Good for Eugene. The press has gotten in the bad habit about talking about the "dark" side of the moon. They need to put something in their style manuals to the effect that the far side is what we can't see on Earth while the dark side is the side that happens to not be illuminated by the sun at any particular time.

They only said that the mountain was currently dark. Nobody mentioned anything about either the dark side or the far side. They did not say this mountain is permanently dark either. I assume that since they stated that the LRO will be taking pictures of the crash site, it will be sunlit at that time. LRO can't take pictures in the dark. This location could also have just been in the shadow of another mountain at the time of the crash. Things at the poles cast very long shadows.

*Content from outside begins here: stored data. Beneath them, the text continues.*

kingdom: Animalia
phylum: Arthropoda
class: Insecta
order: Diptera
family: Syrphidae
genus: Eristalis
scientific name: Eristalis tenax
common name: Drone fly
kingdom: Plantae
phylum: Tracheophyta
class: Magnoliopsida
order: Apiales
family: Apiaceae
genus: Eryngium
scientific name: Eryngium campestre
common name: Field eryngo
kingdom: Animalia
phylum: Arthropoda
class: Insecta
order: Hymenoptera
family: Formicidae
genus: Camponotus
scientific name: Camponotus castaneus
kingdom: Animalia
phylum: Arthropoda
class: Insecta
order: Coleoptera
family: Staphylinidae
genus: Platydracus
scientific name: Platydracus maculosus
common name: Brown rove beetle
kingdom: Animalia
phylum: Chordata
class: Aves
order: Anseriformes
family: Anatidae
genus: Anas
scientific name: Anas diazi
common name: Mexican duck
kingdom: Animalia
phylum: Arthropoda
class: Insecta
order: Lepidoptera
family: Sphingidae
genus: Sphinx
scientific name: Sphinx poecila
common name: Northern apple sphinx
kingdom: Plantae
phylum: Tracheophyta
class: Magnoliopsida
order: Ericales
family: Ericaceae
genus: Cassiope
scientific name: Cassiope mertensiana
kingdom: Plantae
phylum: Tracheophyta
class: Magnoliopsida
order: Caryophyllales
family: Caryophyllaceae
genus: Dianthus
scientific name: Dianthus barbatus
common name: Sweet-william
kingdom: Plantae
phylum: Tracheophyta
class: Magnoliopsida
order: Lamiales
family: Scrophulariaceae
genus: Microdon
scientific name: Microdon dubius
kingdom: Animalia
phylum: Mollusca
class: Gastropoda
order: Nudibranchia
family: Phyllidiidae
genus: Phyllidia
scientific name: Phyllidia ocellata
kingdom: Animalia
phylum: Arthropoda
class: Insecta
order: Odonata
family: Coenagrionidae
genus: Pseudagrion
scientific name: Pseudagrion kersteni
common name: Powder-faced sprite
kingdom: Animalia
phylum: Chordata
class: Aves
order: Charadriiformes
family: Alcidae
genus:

I would think (I have not calculated the energy release) that the energy released by the impact of two 132kg satellites moving at orbital speeds would create a bright flash that would be detectable by instruments on the earth if the impact sight was on the near-side. The LRO could easily have detected this impact with the LROC (camera)or DLRE (radiometer). Waiting for the orbits of the various spacecraft to sychronize so the LRO could be overhead when the impact happened probably would have exhausted the fuel on the GRAIL spacecraft and they would not have been able to control where the impact occured. That is assuming that the orbital inclination is close enough.